Problem> Set down the stretch of lines from the one containing "pose: elev=206.5 azim=329.2" through the one containing "Dot at: (321, 194)", copying each line word for word and including both ends.

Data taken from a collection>

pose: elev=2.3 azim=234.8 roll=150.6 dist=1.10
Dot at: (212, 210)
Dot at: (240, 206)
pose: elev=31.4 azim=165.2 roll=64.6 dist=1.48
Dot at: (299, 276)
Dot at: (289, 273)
==
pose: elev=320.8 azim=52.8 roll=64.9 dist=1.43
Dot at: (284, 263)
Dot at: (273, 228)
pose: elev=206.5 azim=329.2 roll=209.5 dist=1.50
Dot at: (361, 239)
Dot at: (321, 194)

Exercise result>
pose: elev=206.5 azim=329.2 roll=209.5 dist=1.50
Dot at: (361, 239)
Dot at: (321, 194)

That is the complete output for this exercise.